Each record below must be reproduced exactly as it reads, with its images omitted.

Items listed in a dataset:
___

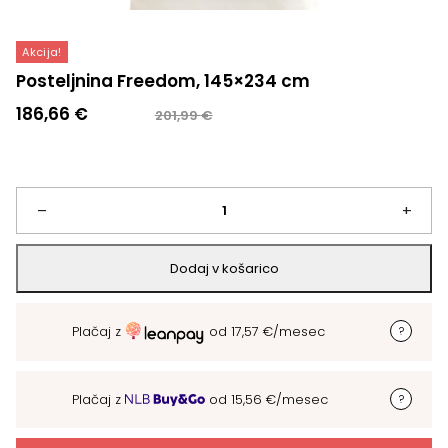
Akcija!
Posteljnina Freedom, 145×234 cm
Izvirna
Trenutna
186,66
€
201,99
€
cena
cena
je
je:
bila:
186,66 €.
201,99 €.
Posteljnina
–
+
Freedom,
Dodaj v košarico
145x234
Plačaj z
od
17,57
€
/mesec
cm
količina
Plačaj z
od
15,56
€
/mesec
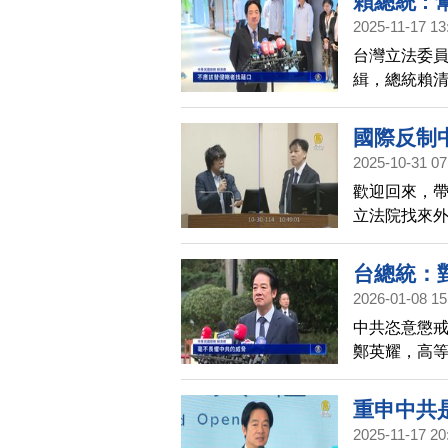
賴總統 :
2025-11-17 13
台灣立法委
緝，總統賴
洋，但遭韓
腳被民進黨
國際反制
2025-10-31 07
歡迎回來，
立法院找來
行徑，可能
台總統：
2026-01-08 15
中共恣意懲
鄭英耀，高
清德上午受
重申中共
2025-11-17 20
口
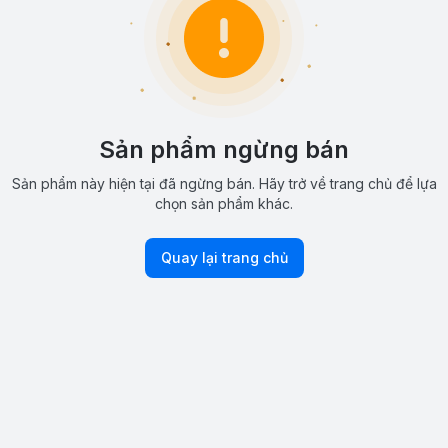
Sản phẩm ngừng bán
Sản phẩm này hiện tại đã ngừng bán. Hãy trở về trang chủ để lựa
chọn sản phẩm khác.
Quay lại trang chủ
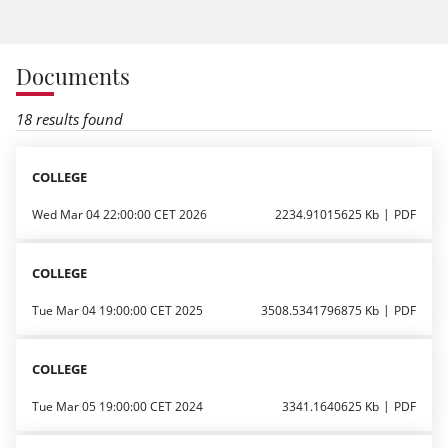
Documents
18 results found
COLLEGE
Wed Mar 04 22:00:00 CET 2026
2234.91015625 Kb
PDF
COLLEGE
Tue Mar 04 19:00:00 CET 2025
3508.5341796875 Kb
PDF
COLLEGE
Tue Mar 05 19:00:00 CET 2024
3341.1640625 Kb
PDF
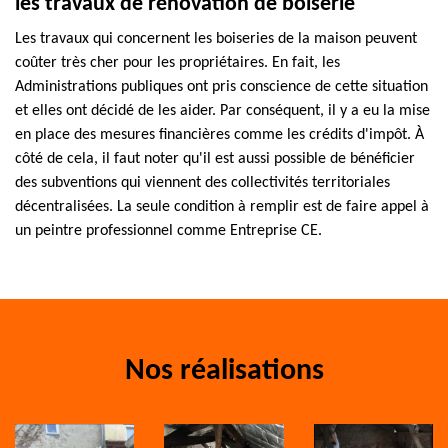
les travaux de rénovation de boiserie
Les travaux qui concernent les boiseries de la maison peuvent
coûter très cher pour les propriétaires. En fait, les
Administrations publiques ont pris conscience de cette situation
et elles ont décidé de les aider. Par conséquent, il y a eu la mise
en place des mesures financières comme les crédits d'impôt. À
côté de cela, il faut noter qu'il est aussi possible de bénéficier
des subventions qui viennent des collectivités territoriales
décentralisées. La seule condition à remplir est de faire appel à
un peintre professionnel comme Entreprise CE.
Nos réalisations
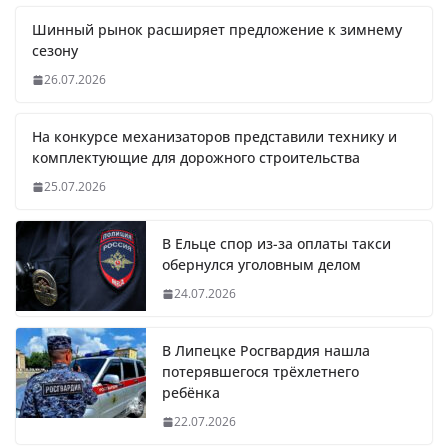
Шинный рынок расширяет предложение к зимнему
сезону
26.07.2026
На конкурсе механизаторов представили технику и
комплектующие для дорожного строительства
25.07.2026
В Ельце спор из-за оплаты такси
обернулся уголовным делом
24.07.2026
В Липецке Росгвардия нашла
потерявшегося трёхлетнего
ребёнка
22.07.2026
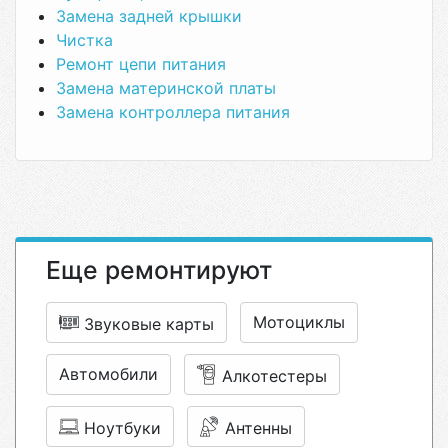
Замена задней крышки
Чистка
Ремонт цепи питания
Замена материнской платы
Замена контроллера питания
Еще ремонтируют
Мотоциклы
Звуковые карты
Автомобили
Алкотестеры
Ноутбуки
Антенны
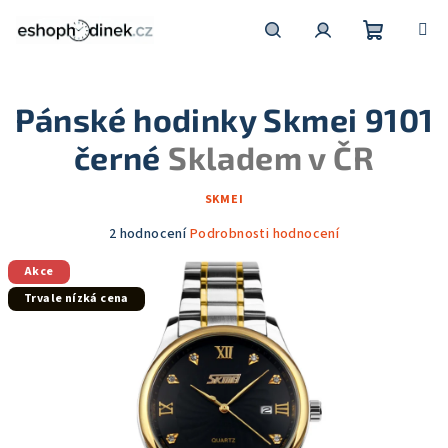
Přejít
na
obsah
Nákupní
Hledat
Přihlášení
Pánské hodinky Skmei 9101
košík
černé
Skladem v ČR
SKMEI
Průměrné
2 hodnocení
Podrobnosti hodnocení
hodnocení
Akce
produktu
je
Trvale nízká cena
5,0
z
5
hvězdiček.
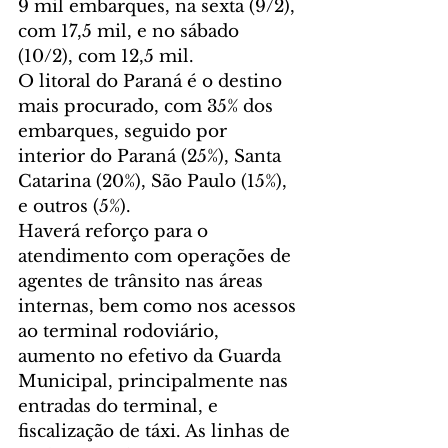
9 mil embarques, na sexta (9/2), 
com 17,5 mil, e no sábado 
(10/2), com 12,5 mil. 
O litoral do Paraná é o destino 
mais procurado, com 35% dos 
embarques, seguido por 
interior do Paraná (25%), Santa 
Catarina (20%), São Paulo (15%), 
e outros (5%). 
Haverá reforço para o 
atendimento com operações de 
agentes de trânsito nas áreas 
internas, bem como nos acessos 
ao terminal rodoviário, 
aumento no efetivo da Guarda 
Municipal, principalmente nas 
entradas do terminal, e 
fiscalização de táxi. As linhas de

___

> **SOLUTION TO THE PROBLEM**
Akcija!
Posteljnina Freedom, 145×234 cm
Izvirna
Trenutna
186,66
€
201,99
€
cena
cena
je
je:
bila:
186,66 €.
201,99 €.
Posteljnina
–
+
Freedom,
Dodaj v košarico
145x234
Plačaj z
od
17,57
€
/mesec
cm
količina
Plačaj z
od
15,56
€
/mesec
賴總統 :
2025-11-17 13
台灣立法委
緝，總統賴
洋，但遭韓
腳被民進黨
國際反制
2025-10-31 07
歡迎回來，
立法院找來
行徑，可能
台總統：
2026-01-08 15
中共恣意懲
鄭英耀，高
清德上午受
重申中共
2025-11-17 20
口
Sản phẩm ngừng bán
Sản phẩm này hiện tại đã ngừng bán. Hãy trở về trang chủ để lựa
chọn sản phẩm khác.
Quay lại trang chủ
Documents
18 results found
COLLEGE
Wed Mar 04 22:00:00 CET 2026
2234.91015625 Kb
PDF
COLLEGE
Tue Mar 04 19:00:00 CET 2025
3508.5341796875 Kb
PDF
COLLEGE
Tue Mar 05 19:00:00 CET 2024
3341.1640625 Kb
PDF
les travaux de rénovation de boiserie
Les travaux qui concernent les boiseries de la maison peuvent
coûter très cher pour les propriétaires. En fait, les
Administrations publiques ont pris conscience de cette situation
et elles ont décidé de les aider. Par conséquent, il y a eu la mise
en place des mesures financières comme les crédits d'impôt. À
côté de cela, il faut noter qu'il est aussi possible de bénéficier
des subventions qui viennent des collectivités territoriales
décentralisées. La seule condition à remplir est de faire appel à
un peintre professionnel comme Entreprise CE.
Nos réalisations
Шинный рынок расширяет предложение к зимнему
сезону
26.07.2026
На конкурсе механизаторов представили технику и
комплектующие для дорожного строительства
25.07.2026
В Ельце спор из-за оплаты такси
обернулся уголовным делом
24.07.2026
В Липецке Росгвардия нашла
потерявшегося трёхлетнего
ребёнка
22.07.2026
Замена задней крышки
Чистка
Ремонт цепи питания
Замена материнской платы
Замена контроллера питания
Еще ремонтируют
Мотоциклы
Звуковые карты
Автомобили
Алкотестеры
Ноутбуки
Антенны
Přejít
na
obsah
Nákupní
Hledat
Přihlášení
Pánské hodinky Skmei 9101
košík
černé
Skladem v ČR
SKMEI
Průměrné
2 hodnocení
Podrobnosti hodnocení
hodnocení
Akce
produktu
je
Trvale nízká cena
5,0
z
5
hvězdiček.
9 mil embarques, na sexta (9/2), 
com 17,5 mil, e no sábado 
(10/2), com 12,5 mil. 
O litoral do Paraná é o destino 
mais procurado, com 35% dos 
embarques, seguido por 
interior do Paraná (25%), Santa 
Catarina (20%), São Paulo (15%), 
e outros (5%). 
Haverá reforço para o 
atendimento com operações de 
agentes de trânsito nas áreas 
internas, bem como nos acessos 
ao terminal rodoviário, 
aumento no efetivo da Guarda 
Municipal, principalmente nas 
entradas do terminal, e 
fiscalização de táxi. As linhas de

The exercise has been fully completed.